EXERCISE AIM: Turn every line of the material below into a Markdown table with two columns, Row and Line, numbering the rows in order and leaving out any blank lines.

RECORDS TO PROCESS:
────────────────────────────────────────
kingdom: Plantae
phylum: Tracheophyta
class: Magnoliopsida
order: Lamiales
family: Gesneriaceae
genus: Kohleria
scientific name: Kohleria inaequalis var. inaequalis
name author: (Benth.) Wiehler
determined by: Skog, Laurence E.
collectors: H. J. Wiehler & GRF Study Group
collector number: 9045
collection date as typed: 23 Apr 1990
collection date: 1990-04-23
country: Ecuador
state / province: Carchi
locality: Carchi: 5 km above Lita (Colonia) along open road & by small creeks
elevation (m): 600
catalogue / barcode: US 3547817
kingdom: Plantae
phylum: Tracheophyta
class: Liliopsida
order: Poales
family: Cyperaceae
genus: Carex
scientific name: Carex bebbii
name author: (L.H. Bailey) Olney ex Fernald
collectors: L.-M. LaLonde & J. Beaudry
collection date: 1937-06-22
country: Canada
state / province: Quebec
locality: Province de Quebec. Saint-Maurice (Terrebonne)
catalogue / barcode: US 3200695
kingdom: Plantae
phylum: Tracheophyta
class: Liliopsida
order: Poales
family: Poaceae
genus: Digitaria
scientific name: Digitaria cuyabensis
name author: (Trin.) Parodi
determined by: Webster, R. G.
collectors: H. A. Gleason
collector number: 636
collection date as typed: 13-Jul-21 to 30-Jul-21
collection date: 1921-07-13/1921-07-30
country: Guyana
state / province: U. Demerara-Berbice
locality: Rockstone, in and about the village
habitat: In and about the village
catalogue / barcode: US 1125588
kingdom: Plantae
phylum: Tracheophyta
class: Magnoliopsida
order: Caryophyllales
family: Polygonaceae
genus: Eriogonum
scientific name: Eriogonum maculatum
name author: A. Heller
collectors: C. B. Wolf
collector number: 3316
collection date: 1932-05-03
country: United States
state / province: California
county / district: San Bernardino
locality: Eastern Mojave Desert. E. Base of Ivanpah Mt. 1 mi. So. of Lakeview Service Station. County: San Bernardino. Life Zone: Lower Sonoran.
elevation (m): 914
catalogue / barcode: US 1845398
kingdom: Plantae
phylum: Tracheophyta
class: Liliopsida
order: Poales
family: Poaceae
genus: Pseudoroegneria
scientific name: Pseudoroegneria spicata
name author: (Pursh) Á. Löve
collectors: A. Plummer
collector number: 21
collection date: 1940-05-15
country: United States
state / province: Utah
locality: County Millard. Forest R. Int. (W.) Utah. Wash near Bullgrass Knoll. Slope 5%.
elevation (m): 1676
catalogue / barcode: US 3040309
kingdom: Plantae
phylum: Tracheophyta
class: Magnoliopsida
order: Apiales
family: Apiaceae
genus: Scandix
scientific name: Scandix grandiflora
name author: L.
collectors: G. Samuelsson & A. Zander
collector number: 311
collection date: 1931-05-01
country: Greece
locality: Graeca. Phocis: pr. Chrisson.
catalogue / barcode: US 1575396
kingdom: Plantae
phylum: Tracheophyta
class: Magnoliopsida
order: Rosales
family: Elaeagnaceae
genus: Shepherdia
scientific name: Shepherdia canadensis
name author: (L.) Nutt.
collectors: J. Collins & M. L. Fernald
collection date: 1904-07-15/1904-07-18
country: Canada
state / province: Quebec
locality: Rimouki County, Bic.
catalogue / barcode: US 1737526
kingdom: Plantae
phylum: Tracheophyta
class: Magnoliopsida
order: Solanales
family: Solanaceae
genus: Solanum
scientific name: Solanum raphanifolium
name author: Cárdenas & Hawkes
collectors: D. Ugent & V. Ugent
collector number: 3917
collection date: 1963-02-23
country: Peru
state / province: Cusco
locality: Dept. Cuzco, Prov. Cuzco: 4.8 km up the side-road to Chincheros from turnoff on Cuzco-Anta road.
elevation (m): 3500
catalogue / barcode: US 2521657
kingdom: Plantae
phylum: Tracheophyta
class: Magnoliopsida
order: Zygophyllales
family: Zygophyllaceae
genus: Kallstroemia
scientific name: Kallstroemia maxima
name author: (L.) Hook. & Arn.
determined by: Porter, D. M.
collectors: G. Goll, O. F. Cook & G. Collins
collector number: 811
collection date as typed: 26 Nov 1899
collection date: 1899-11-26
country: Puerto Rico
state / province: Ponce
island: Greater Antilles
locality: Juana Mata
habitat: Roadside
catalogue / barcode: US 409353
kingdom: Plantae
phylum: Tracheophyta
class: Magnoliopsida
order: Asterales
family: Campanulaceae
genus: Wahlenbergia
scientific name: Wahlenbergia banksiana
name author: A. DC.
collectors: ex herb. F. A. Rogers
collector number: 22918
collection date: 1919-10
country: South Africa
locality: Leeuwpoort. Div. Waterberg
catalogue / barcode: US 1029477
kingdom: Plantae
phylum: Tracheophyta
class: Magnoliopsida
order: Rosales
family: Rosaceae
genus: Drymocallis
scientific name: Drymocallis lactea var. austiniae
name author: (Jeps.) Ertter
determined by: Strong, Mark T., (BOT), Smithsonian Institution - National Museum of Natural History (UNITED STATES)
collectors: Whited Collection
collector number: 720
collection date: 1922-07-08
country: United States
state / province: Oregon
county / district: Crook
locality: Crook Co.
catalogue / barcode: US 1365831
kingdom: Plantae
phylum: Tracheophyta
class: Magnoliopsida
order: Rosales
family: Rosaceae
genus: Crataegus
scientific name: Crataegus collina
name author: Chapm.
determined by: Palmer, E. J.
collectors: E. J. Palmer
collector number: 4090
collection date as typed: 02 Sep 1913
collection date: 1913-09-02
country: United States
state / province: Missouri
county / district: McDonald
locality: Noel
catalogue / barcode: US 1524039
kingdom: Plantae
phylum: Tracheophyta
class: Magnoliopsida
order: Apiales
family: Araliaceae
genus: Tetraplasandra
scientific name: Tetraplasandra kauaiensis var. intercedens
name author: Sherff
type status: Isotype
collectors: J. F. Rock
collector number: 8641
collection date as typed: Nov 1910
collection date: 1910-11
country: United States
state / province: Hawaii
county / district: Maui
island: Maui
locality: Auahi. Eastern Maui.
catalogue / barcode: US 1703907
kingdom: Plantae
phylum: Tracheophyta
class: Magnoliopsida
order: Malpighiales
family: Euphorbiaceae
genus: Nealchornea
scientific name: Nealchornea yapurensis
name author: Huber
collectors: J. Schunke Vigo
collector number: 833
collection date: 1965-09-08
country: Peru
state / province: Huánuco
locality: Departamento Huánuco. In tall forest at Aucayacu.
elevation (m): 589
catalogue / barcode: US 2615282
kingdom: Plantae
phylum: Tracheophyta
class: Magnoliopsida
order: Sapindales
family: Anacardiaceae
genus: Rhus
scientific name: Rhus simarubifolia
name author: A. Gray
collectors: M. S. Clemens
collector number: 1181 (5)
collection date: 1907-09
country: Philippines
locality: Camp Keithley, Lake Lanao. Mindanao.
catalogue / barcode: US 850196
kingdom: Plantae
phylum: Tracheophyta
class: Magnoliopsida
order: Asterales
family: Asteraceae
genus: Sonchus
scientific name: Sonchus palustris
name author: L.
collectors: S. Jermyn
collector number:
────────────────────────────────────────
FULL ANSWER:
| Row | Line |
|---|---|
| 1 | kingdom: Plantae |
| 2 | phylum: Tracheophyta |
| 3 | class: Magnoliopsida |
| 4 | order: Lamiales |
| 5 | family: Gesneriaceae |
| 6 | genus: Kohleria |
| 7 | scientific name: Kohleria inaequalis var. inaequalis |
| 8 | name author: (Benth.) Wiehler |
| 9 | determined by: Skog, Laurence E. |
| 10 | collectors: H. J. Wiehler & GRF Study Group |
| 11 | collector number: 9045 |
| 12 | collection date as typed: 23 Apr 1990 |
| 13 | collection date: 1990-04-23 |
| 14 | country: Ecuador |
| 15 | state / province: Carchi |
| 16 | locality: Carchi: 5 km above Lita (Colonia) along open road & by small creeks |
| 17 | elevation (m): 600 |
| 18 | catalogue / barcode: US 3547817 |
| 19 | kingdom: Plantae |
| 20 | phylum: Tracheophyta |
| 21 | class: Liliopsida |
| 22 | order: Poales |
| 23 | family: Cyperaceae |
| 24 | genus: Carex |
| 25 | scientific name: Carex bebbii |
| 26 | name author: (L.H. Bailey) Olney ex Fernald |
| 27 | collectors: L.-M. LaLonde & J. Beaudry |
| 28 | collection date: 1937-06-22 |
| 29 | country: Canada |
| 30 | state / province: Quebec |
| 31 | locality: Province de Quebec. Saint-Maurice (Terrebonne) |
| 32 | catalogue / barcode: US 3200695 |
| 33 | kingdom: Plantae |
| 34 | phylum: Tracheophyta |
| 35 | class: Liliopsida |
| 36 | order: Poales |
| 37 | family: Poaceae |
| 38 | genus: Digitaria |
| 39 | scientific name: Digitaria cuyabensis |
| 40 | name author: (Trin.) Parodi |
| 41 | determined by: Webster, R. G. |
| 42 | collectors: H. A. Gleason |
| 43 | collector number: 636 |
| 44 | collection date as typed: 13-Jul-21 to 30-Jul-21 |
| 45 | collection date: 1921-07-13/1921-07-30 |
| 46 | country: Guyana |
| 47 | state / province: U. Demerara-Berbice |
| 48 | locality: Rockstone, in and about the village |
| 49 | habitat: In and about the village |
| 50 | catalogue / barcode: US 1125588 |
| 51 | kingdom: Plantae |
| 52 | phylum: Tracheophyta |
| 53 | class: Magnoliopsida |
| 54 | order: Caryophyllales |
| 55 | family: Polygonaceae |
| 56 | genus: Eriogonum |
| 57 | scientific name: Eriogonum maculatum |
| 58 | name author: A. Heller |
| 59 | collectors: C. B. Wolf |
| 60 | collector number: 3316 |
| 61 | collection date: 1932-05-03 |
| 62 | country: United States |
| 63 | state / province: California |
| 64 | county / district: San Bernardino |
| 65 | locality: Eastern Mojave Desert. E. Base of Ivanpah Mt. 1 mi. So. of Lakeview Service Station. County: San Bernardino. Life Zone: Lower Sonoran. |
| 66 | elevation (m): 914 |
| 67 | catalogue / barcode: US 1845398 |
| 68 | kingdom: Plantae |
| 69 | phylum: Tracheophyta |
| 70 | class: Liliopsida |
| 71 | order: Poales |
| 72 | family: Poaceae |
| 73 | genus: Pseudoroegneria |
| 74 | scientific name: Pseudoroegneria spicata |
| 75 | name author: (Pursh) Á. Löve |
| 76 | collectors: A. Plummer |
| 77 | collector number: 21 |
| 78 | collection date: 1940-05-15 |
| 79 | country: United States |
| 80 | state / province: Utah |
| 81 | locality: County Millard. Forest R. Int. (W.) Utah. Wash near Bullgrass Knoll. Slope 5%. |
| 82 | elevation (m): 1676 |
| 83 | catalogue / barcode: US 3040309 |
| 84 | kingdom: Plantae |
| 85 | phylum: Tracheophyta |
| 86 | class: Magnoliopsida |
| 87 | order: Apiales |
| 88 | family: Apiaceae |
| 89 | genus: Scandix |
| 90 | scientific name: Scandix grandiflora |
| 91 | name author: L. |
| 92 | collectors: G. Samuelsson & A. Zander |
| 93 | collector number: 311 |
| 94 | collection date: 1931-05-01 |
| 95 | country: Greece |
| 96 | locality: Graeca. Phocis: pr. Chrisson. |
| 97 | catalogue / barcode: US 1575396 |
| 98 | kingdom: Plantae |
| 99 | phylum: Tracheophyta |
| 100 | class: Magnoliopsida |
| 101 | order: Rosales |
| 102 | family: Elaeagnaceae |
| 103 | genus: Shepherdia |
| 104 | scientific name: Shepherdia canadensis |
| 105 | name author: (L.) Nutt. |
| 106 | collectors: J. Collins & M. L. Fernald |
| 107 | collection date: 1904-07-15/1904-07-18 |
| 108 | country: Canada |
| 109 | state / province: Quebec |
| 110 | locality: Rimouki County, Bic. |
| 111 | catalogue / barcode: US 1737526 |
| 112 | kingdom: Plantae |
| 113 | phylum: Tracheophyta |
| 114 | class: Magnoliopsida |
| 115 | order: Solanales |
| 116 | family: Solanaceae |
| 117 | genus: Solanum |
| 118 | scientific name: Solanum raphanifolium |
| 119 | name author: Cárdenas & Hawkes |
| 120 | collectors: D. Ugent & V. Ugent |
| 121 | collector number: 3917 |
| 122 | collection date: 1963-02-23 |
| 123 | country: Peru |
| 124 | state / province: Cusco |
| 125 | locality: Dept. Cuzco, Prov. Cuzco: 4.8 km up the side-road to Chincheros from turnoff on Cuzco-Anta road. |
| 126 | elevation (m): 3500 |
| 127 | catalogue / barcode: US 2521657 |
| 128 | kingdom: Plantae |
| 129 | phylum: Tracheophyta |
| 130 | class: Magnoliopsida |
| 131 | order: Zygophyllales |
| 132 | family: Zygophyllaceae |
| 133 | genus: Kallstroemia |
| 134 | scientific name: Kallstroemia maxima |
| 135 | name author: (L.) Hook. & Arn. |
| 136 | determined by: Porter, D. M. |
| 137 | collectors: G. Goll, O. F. Cook & G. Collins |
| 138 | collector number: 811 |
| 139 | collection date as typed: 26 Nov 1899 |
| 140 | collection date: 1899-11-26 |
| 141 | country: Puerto Rico |
| 142 | state / province: Ponce |
| 143 | island: Greater Antilles |
| 144 | locality: Juana Mata |
| 145 | habitat: Roadside |
| 146 | catalogue / barcode: US 409353 |
| 147 | kingdom: Plantae |
| 148 | phylum: Tracheophyta |
| 149 | class: Magnoliopsida |
| 150 | order: Asterales |
| 151 | family: Campanulaceae |
| 152 | genus: Wahlenbergia |
| 153 | scientific name: Wahlenbergia banksiana |
| 154 | name author: A. DC. |
| 155 | collectors: ex herb. F. A. Rogers |
| 156 | collector number: 22918 |
| 157 | collection date: 1919-10 |
| 158 | country: South Africa |
| 159 | locality: Leeuwpoort. Div. Waterberg |
| 160 | catalogue / barcode: US 1029477 |
| 161 | kingdom: Plantae |
| 162 | phylum: Tracheophyta |
| 163 | class: Magnoliopsida |
| 164 | order: Rosales |
| 165 | family: Rosaceae |
| 166 | genus: Drymocallis |
| 167 | scientific name: Drymocallis lactea var. austiniae |
| 168 | name author: (Jeps.) Ertter |
| 169 | determined by: Strong, Mark T., (BOT), Smithsonian Institution - National Museum of Natural History (UNITED STATES) |
| 170 | collectors: Whited Collection |
| 171 | collector number: 720 |
| 172 | collection date: 1922-07-08 |
| 173 | country: United States |
| 174 | state / province: Oregon |
| 175 | county / district: Crook |
| 176 | locality: Crook Co. |
| 177 | catalogue / barcode: US 1365831 |
| 178 | kingdom: Plantae |
| 179 | phylum: Tracheophyta |
| 180 | class: Magnoliopsida |
| 181 | order: Rosales |
| 182 | family: Rosaceae |
| 183 | genus: Crataegus |
| 184 | scientific name: Crataegus collina |
| 185 | name author: Chapm. |
| 186 | determined by: Palmer, E. J. |
| 187 | collectors: E. J. Palmer |
| 188 | collector number: 4090 |
| 189 | collection date as typed: 02 Sep 1913 |
| 190 | collection date: 1913-09-02 |
| 191 | country: United States |
| 192 | state / province: Missouri |
| 193 | county / district: McDonald |
| 194 | locality: Noel |
| 195 | catalogue / barcode: US 1524039 |
| 196 | kingdom: Plantae |
| 197 | phylum: Tracheophyta |
| 198 | class: Magnoliopsida |
| 199 | order: Apiales |
| 200 | family: Araliaceae |
| 201 | genus: Tetraplasandra |
| 202 | scientific name: Tetraplasandra kauaiensis var. intercedens |
| 203 | name author: Sherff |
| 204 | type status: Isotype |
| 205 | collectors: J. F. Rock |
| 206 | collector number: 8641 |
| 207 | collection date as typed: Nov 1910 |
| 208 | collection date: 1910-11 |
| 209 | country: United States |
| 210 | state / province: Hawaii |
| 211 | county / district: Maui |
| 212 | island: Maui |
| 213 | locality: Auahi. Eastern Maui. |
| 214 | catalogue / barcode: US 1703907 |
| 215 | kingdom: Plantae |
| 216 | phylum: Tracheophyta |
| 217 | class: Magnoliopsida |
| 218 | order: Malpighiales |
| 219 | family: Euphorbiaceae |
| 220 | genus: Nealchornea |
| 221 | scientific name: Nealchornea yapurensis |
| 222 | name author: Huber |
| 223 | collectors: J. Schunke Vigo |
| 224 | collector number: 833 |
| 225 | collection date: 1965-09-08 |
| 226 | country: Peru |
| 227 | state / province: Huánuco |
| 228 | locality: Departamento Huánuco. In tall forest at Aucayacu. |
| 229 | elevation (m): 589 |
| 230 | catalogue / barcode: US 2615282 |
| 231 | kingdom: Plantae |
| 232 | phylum: Tracheophyta |
| 233 | class: Magnoliopsida |
| 234 | order: Sapindales |
| 235 | family: Anacardiaceae |
| 236 | genus: Rhus |
| 237 | scientific name: Rhus simarubifolia |
| 238 | name author: A. Gray |
| 239 | collectors: M. S. Clemens |
| 240 | collector number: 1181 (5) |
| 241 | collection date: 1907-09 |
| 242 | country: Philippines |
| 243 | locality: Camp Keithley, Lake Lanao. Mindanao. |
| 244 | catalogue / barcode: US 850196 |
| 245 | kingdom: Plantae |
| 246 | phylum: Tracheophyta |
| 247 | class: Magnoliopsida |
| 248 | order: Asterales |
| 249 | family: Asteraceae |
| 250 | genus: Sonchus |
| 251 | scientific name: Sonchus palustris |
| 252 | name author: L. |
| 253 | collectors: S. Jermyn |
| 254 | collector number: |